Bourama Doumbia est un traumatologue traditionnel qui soigne gratuitement des milliers de personnes victimes de fractures en tous genres. À cheval entre Ouezzindougou et Samanko en périphérie et au sud-ouest de Bamako, son centre de soins refuse du monde et est confronté à d’énormes difficultés en termes de capacités d’accueil.
Trois petites maisons non clôturées servent de lieux d’hospitalisation, deux en dur et une en banco. Elles regorgent de patients couchés sur des nattes étalées au sol. Dans l’une des salles, le praticien Bourama Doumbia s’occupe d’une vielle dame. Il tient un pot contenant du beurre de karité sur lequel il formule, à voix très basse, des incantations accompagnées de petits crachats. La mixture est par la suite appliquée sur les deux genoux de la malade. D’autres attendent leur tour. La quasi-totalité a abandonné les grands hôpitaux au profit de la traumatologie traditionnelle et de Bourama Doumbia, qui exerce depuis 30 ans.
Par hasard
C’est après avoir été victime d’une fracture au bras, sous le régime du Président Moussa Traoré, que Bourama Doumbia a été initié à la traumatologie traditionnelle, par celui qui l’a soigné. « C’était un vieil homme de Samanyana, Guindo Balla Diakité, décédé aujourd’hui», se souvient-il.
Pour être reconnaissant et assurer la postérité, il a formé à son tour 15 anciens patients qui l’assistent aujourd’hui dans la prise en charge des malades. « Je suis le premier patient que Bourama Doumbia ait soigné. J’avais été victime d’une fracture à la jambe. Après une mauvaise première prise en charge, la mère de Bourama Doumbia a conseillé à la nôtre, car nous étions voisins, d’aller voir son fils. Nous avons fait ainsi et il m’a soigné. Ensuite, à chaque fois qu’il y avait des fractures dans le voisinage, on venait demander conseil à mes parents. Et nous les amenions chez Bourama Doumbia », explique Abdoulaye Traoré, aujourd’hui son adjoint.
Des patients comblés
Selon Bourama Doumbia, les malades du centre viennent de partout, de Guinée, du Sénégal, du Burkina. Il y a même des Maliens de France. Même pour la prise en charge de fractures très graves, le maître Doumbia soigne sans contrepartie, mais il ne refuse aucune main tendue. « Hier, j’ai commencé à soigner un homme qui a été victime de l’effondrement d’une mine artisanale. Il a eu le dos fracturé », explique-t-il.

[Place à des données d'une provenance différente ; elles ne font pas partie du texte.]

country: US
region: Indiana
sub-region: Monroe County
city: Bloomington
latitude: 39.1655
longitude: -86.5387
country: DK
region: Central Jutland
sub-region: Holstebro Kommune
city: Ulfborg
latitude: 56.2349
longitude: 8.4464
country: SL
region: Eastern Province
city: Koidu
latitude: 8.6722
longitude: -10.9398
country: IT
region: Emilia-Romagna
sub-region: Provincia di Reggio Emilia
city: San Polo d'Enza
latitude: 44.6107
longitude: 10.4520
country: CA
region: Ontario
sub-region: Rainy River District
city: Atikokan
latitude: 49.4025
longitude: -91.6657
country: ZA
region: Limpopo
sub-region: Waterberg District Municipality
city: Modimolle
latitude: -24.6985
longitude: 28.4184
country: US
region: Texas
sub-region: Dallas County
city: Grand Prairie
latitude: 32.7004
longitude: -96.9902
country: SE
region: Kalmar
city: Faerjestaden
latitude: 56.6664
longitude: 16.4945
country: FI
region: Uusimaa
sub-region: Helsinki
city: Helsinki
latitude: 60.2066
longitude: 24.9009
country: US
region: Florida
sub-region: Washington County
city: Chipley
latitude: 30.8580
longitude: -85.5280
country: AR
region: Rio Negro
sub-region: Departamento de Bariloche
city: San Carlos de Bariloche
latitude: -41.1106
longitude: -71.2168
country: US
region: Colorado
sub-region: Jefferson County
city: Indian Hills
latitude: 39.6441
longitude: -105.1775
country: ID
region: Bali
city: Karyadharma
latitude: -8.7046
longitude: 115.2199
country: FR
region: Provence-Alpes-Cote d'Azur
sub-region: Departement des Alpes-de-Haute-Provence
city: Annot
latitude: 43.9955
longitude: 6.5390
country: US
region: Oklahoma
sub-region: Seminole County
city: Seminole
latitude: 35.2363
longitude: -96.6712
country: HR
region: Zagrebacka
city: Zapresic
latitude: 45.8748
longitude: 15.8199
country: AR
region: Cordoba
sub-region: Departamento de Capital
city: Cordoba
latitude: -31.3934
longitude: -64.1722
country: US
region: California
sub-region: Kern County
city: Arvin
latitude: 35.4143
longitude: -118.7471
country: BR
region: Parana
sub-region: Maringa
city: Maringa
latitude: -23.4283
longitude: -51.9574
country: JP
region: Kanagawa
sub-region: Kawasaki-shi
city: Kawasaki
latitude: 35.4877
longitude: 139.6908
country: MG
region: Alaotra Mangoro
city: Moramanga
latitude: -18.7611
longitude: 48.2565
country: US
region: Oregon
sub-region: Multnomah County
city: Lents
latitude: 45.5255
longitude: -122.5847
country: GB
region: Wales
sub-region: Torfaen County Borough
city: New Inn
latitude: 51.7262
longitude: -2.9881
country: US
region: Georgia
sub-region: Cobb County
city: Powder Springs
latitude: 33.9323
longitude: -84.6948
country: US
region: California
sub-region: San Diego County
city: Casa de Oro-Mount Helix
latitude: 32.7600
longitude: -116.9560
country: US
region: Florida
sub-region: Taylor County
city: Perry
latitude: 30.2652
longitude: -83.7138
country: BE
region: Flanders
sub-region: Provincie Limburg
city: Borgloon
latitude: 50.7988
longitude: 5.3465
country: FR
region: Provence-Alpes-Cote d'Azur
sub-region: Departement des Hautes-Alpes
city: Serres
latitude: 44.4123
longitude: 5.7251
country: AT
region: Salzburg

La qualité des interventions de Bourama Doumbia est saluée. « J’ai un cousin qui a été victime d’une fracture au dos à cause d’un accident. On a fait beaucoup de grands hôpitaux qui nous demandé de l’évacuer vers l’étranger. On n’avait pas les moyens de le faire et un de nos voisins nous a conseillé de venir voir Bourama Doumbia. Aujourd’hui, grâce à Dieu, il a été bien pris en charge et a repris son travail de chauffeur », témoigne Djibril Sidibé, membre de la Garde nationale.
« Mon fils est tombé à vélo. Nous l’avons emmené à l’hôpital et fait des radios. On nous a dit que ce n’était pas une fracture. Sa jambe s’est enflée durant 16 jours. Lorsque l’on l’emmenait dans ce centre de traumatologie traditionnelle, je ne savais plus s’il pourrait se lever un jour. Bourama Doumbia a sauvé mon fils de la mort », renchérit Ténin Diarra, ménagère, au chevet de son garçon.
Difficultés
Fin janvier, Bourama Doumbia avait en charge 318 patients. Les trois petites salles du centre étant insuffisantes pour la prise en charge de tous, plusieurs ont loué des logements proches du centre. En outre, les soins étant prodigués sans contrepartie exigée, Bourama Doumbia et ses 15 apprentis ont des difficultés à concilier leur vie professionnelle avec le centre de traumatologie traditionnelle. « Certes, on bénéficie de bénédictions comme on le dit, mais une bénédiction, ça ne fait pas bouillir la marmite. Sinon, je ne serais pas obligé d’aller nettoyer les bureaux de l’ICRISAT (Institut international de recherche sur les cultures des zones tropicales semi-arides) pour subvenir à mes besoins. Il en est de même pour mes apprentis ».
Pour soulager le centre, un bienfaiteur a offert 11 terrains nus d’une dimension de 15 / 20, pour un coût de 72 millions de francs CFA. Il y a également construit un bâtiment et six toilettes.Une ONG a aussi fait don d’un forage. « Je ne demande pas de liasses d’argent, juste des possibilités pour donner un toit aux malades », plaide Bourama Doumbia.